=== 本文抜粋 ===

2010-01-23 23:15:31 | 技工その他
いやぁ、高いですねぇ。とにかく高い。何がって、貴金属が・・・。
金相場がこんなに長く高止まりしているのはちょっと記憶にないですねぇ。現在の世界経済の動向ではこれも致し方ございません。
というわけで、メタルボンド代わりにコストパフォーマンスと強度に優れたオールセラミックはないの?、とのご要望を受け、ガラス浸潤アルミナをお勧めすることになりました。およそフルベイクのメタルボンド技工料金+プレシャスメタル1.0gと同じ位の料金設定です。
ガラス浸潤アルミナは曲げ強度こそジルコニアには及びませんが、実際には相当なものです(曲げ強度平均535~762MPa、ジルコニアはおよそ1000~1200MPa)。
ガラス浸潤アルミナといえばジルコニア以前はプ○セラとともに双璧を成していた高強度セラミックですから,信頼性はかなり高いですよ。
今回当ラボで始めたものと同種のイ○セ○ム・アルミナは合着5年後の生存率が100%だとか(ホントかなぁ~?)。
これなら1~2歯欠損のブリッジまでこなせますし、基本的に仮着もでき合着時にはセメントを選ばないので、ほぼメタルボンド同様に扱えるのが魅力です。
また、画像の通り歯型への適合はジルコニア(・・・と言うか、CAD/CAMモノ)より良いです。
ガラス浸潤アルミナのオールセラミックは、ジルコニアではオーバークオリティ、という向きにはうってつけではないかと思います。
当ラボではジルコニア以降はアルミナの仕事はほとんど無くなってしまいまして、アルミナ用陶材もせっかく買ったのにお蔵入りしていたのですが、ようやく消費できそう・・・かな?
 今回のように貴金属の相場が高騰した状態が続くと、メタルボンドからオールセラミックへのシフトがさらに加速して行くんだろうなぁ、と思います。

===

## 作業指示 1
本文抜粋によると、ラボがガラス浸潤アルミナを勧めることになったのはなぜか。本文が挙げる理由を1〜3文で説明すること。
## 作業指示 2
本文抜粋の「金相場がこんなに長く高止まり」から「やく消費できそう・・・かな?」までを、両端の語句も含めてそのまま書き写してください。
## 作業指示 3
本文抜粋のうち「というわけで、メタルボンド代わりに」で始まる段落を、主な事実を残して短く書き直すこと。

=== 提供データ ===

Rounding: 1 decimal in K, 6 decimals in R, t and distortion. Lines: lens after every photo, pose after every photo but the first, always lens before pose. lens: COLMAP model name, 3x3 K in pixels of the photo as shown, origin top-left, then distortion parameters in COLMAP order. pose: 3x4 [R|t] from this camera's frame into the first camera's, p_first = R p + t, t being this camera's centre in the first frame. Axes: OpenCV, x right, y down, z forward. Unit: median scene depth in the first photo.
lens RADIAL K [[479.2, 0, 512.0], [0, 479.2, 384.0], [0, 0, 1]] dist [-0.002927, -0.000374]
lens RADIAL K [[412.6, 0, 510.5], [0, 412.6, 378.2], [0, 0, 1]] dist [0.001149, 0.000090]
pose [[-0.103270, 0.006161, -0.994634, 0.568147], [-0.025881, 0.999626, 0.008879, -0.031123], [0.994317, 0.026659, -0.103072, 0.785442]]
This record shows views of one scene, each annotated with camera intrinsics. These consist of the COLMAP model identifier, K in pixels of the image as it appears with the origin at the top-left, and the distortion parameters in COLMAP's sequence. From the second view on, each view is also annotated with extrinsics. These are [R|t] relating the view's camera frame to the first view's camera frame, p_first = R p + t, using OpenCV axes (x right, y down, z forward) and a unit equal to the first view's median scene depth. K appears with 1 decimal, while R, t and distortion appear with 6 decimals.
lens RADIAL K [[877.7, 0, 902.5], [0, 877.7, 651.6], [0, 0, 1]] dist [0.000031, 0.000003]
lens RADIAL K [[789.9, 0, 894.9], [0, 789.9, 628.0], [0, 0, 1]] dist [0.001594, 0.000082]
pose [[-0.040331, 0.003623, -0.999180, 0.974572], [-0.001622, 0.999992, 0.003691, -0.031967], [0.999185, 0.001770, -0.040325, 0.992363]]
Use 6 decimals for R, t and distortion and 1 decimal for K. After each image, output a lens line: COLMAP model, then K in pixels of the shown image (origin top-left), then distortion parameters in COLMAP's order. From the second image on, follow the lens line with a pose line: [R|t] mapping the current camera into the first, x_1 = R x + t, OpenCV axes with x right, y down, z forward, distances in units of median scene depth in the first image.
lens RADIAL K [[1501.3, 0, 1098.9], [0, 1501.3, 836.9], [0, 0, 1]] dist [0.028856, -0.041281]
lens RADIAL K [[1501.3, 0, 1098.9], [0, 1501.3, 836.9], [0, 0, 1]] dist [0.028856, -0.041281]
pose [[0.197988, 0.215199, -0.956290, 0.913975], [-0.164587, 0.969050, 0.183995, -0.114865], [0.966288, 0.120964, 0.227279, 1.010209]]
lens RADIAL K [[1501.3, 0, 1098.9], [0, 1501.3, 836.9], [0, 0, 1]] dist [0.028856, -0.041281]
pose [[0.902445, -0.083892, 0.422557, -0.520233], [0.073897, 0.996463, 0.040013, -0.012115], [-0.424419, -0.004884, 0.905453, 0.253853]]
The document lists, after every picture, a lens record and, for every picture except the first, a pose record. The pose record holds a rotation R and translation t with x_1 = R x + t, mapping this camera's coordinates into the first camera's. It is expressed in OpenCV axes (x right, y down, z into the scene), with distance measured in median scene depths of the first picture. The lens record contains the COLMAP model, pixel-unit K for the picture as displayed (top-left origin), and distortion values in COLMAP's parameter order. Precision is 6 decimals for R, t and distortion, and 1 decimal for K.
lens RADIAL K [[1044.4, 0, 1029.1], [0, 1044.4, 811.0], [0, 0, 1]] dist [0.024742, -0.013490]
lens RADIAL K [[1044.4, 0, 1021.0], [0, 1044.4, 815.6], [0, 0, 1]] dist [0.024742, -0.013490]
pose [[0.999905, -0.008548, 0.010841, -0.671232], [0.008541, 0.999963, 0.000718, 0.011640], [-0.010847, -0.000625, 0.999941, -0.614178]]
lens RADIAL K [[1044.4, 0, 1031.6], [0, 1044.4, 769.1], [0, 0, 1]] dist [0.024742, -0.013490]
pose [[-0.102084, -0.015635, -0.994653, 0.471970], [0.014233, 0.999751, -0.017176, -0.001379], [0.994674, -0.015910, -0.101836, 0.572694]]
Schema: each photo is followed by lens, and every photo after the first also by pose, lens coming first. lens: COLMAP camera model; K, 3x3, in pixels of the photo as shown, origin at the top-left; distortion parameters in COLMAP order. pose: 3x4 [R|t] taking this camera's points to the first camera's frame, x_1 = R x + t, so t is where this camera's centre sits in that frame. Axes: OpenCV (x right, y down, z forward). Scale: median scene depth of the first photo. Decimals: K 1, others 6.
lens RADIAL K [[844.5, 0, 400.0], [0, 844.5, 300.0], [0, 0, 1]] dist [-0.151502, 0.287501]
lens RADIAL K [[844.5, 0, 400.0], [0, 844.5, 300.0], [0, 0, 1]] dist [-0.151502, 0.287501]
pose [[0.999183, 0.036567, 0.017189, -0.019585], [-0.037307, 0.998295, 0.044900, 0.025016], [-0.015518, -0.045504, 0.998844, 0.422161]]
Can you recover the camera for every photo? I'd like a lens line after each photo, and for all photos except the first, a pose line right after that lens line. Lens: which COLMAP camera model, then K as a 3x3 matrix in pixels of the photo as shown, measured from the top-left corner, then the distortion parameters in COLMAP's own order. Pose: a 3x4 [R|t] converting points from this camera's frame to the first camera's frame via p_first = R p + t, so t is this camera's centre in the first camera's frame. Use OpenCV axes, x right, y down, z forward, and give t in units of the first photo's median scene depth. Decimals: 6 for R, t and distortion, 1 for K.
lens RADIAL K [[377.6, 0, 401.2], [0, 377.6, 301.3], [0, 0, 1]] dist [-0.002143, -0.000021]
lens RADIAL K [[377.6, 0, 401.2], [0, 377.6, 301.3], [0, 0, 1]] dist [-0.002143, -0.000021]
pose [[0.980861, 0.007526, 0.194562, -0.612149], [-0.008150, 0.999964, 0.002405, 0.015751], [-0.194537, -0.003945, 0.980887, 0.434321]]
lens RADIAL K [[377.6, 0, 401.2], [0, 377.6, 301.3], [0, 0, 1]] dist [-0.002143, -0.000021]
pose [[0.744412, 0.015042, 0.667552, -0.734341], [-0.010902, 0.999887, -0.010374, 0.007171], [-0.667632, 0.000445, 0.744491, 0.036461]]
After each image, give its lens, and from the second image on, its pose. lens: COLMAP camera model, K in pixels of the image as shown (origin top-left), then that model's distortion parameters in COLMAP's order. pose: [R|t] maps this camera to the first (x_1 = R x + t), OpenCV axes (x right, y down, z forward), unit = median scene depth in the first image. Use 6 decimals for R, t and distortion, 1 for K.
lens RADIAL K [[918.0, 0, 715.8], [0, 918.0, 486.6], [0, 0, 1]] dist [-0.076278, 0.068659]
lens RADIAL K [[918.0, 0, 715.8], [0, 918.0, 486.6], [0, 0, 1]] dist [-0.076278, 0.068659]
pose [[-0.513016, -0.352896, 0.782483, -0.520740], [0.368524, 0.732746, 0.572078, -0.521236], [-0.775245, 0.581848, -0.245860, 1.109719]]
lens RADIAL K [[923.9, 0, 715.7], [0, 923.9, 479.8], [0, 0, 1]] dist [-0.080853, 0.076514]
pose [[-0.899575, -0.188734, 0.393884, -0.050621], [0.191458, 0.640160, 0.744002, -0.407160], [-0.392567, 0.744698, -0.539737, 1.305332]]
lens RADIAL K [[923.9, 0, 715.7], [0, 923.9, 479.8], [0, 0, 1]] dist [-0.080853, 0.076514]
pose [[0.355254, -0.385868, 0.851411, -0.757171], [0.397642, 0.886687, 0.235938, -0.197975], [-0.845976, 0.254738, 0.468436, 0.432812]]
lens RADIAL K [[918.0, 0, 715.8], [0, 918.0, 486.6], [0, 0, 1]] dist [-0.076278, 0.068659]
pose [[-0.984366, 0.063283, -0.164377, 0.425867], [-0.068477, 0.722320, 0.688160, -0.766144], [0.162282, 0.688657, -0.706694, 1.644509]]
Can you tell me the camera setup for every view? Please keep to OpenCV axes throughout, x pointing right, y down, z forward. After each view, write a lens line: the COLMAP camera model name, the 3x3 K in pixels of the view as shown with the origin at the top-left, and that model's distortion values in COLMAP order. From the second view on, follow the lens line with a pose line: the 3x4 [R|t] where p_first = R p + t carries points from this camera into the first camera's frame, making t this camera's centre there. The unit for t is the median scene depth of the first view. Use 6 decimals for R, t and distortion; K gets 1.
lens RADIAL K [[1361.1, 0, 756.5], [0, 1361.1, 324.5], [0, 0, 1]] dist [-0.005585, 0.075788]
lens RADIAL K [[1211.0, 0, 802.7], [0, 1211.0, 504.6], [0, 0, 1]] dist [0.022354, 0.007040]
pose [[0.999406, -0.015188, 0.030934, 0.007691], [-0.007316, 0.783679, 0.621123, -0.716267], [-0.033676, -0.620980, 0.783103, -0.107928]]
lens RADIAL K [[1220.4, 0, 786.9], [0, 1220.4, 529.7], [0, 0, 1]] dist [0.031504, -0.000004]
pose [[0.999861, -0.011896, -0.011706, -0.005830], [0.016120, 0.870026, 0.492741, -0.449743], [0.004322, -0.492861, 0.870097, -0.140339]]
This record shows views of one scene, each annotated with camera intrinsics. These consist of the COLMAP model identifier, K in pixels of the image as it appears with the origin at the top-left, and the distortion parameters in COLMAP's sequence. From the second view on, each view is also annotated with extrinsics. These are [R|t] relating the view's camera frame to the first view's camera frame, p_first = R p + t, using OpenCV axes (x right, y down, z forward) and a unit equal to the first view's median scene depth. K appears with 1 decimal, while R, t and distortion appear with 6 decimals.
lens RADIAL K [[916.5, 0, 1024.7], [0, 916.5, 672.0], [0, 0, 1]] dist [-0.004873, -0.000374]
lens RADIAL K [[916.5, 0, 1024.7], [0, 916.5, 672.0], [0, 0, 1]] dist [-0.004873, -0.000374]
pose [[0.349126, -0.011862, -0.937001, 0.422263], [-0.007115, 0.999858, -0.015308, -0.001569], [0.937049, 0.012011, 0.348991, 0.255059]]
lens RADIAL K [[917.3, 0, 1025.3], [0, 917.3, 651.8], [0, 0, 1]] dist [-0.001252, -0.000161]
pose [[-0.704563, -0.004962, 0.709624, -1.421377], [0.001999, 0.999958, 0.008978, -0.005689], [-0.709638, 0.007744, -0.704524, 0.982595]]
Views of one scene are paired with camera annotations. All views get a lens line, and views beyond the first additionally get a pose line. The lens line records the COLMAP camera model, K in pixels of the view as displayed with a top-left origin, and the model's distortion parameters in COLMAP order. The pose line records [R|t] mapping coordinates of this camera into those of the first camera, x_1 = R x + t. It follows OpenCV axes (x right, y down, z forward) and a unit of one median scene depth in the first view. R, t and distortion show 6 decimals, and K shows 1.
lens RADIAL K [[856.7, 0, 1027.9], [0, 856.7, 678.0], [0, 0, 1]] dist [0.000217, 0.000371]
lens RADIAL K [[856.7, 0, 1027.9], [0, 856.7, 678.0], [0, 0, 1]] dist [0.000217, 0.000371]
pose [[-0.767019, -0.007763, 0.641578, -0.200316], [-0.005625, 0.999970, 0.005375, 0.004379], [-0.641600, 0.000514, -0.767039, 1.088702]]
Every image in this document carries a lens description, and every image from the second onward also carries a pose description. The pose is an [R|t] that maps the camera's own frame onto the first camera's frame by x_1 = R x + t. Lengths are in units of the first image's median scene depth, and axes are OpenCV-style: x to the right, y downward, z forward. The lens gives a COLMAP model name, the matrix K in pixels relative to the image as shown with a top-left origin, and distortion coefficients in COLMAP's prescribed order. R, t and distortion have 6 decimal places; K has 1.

===

## 回答 1
金相場が長く高止まりして貴金属が高くなっているなかで、メタルボンドの代わりにコストパフォーマンスと強度に優れたオールセラミックはないかという要望を受けたからである。

## 回答 2
金相場がこんなに長く高止まりしているのはちょっと記憶にないですねぇ。現在の世界経済の動向ではこれも致し方ございません。
というわけで、メタルボンド代わりにコストパフォーマンスと強度に優れたオールセラミックはないの?、とのご要望を受け、ガラス浸潤アルミナをお勧めすることになりました。およそフルベイクのメタルボンド技工料金+プレシャスメタル1.0gと同じ位の料金設定です。
ガラス浸潤アルミナは曲げ強度こそジルコニアには及びませんが、実際には相当なものです(曲げ強度平均535~762MPa、ジルコニアはおよそ1000~1200MPa)。
ガラス浸潤アルミナといえばジルコニア以前はプ○セラとともに双璧を成していた高強度セラミックですから,信頼性はかなり高いですよ。
今回当ラボで始めたものと同種のイ○セ○ム・アルミナは合着5年後の生存率が100%だとか(ホントかなぁ~?)。
これなら1~2歯欠損のブリッジまでこなせますし、基本的に仮着もでき合着時にはセメントを選ばないので、ほぼメタルボンド同様に扱えるのが魅力です。
また、画像の通り歯型への適合はジルコニア(・・・と言うか、CAD/CAMモノ)より良いです。
ガラス浸潤アルミナのオールセラミックは、ジルコニアではオーバークオリティ、という向きにはうってつけではないかと思います。
当ラボではジルコニア以降はアルミナの仕事はほとんど無くなってしまいまして、アルミナ用陶材もせっかく買ったのにお蔵入りしていたのですが、ようやく消費できそう・・・かな?

## 回答 3
メタルボンドの代わりになる、コストパフォーマンスと強度に優れたオールセラミックを求める要望を受け、ガラス浸潤アルミナを勧めることにした。料金はフルベイクのメタルボンド技工料金にプレシャスメタル1.0gを加えたのと同じくらいである。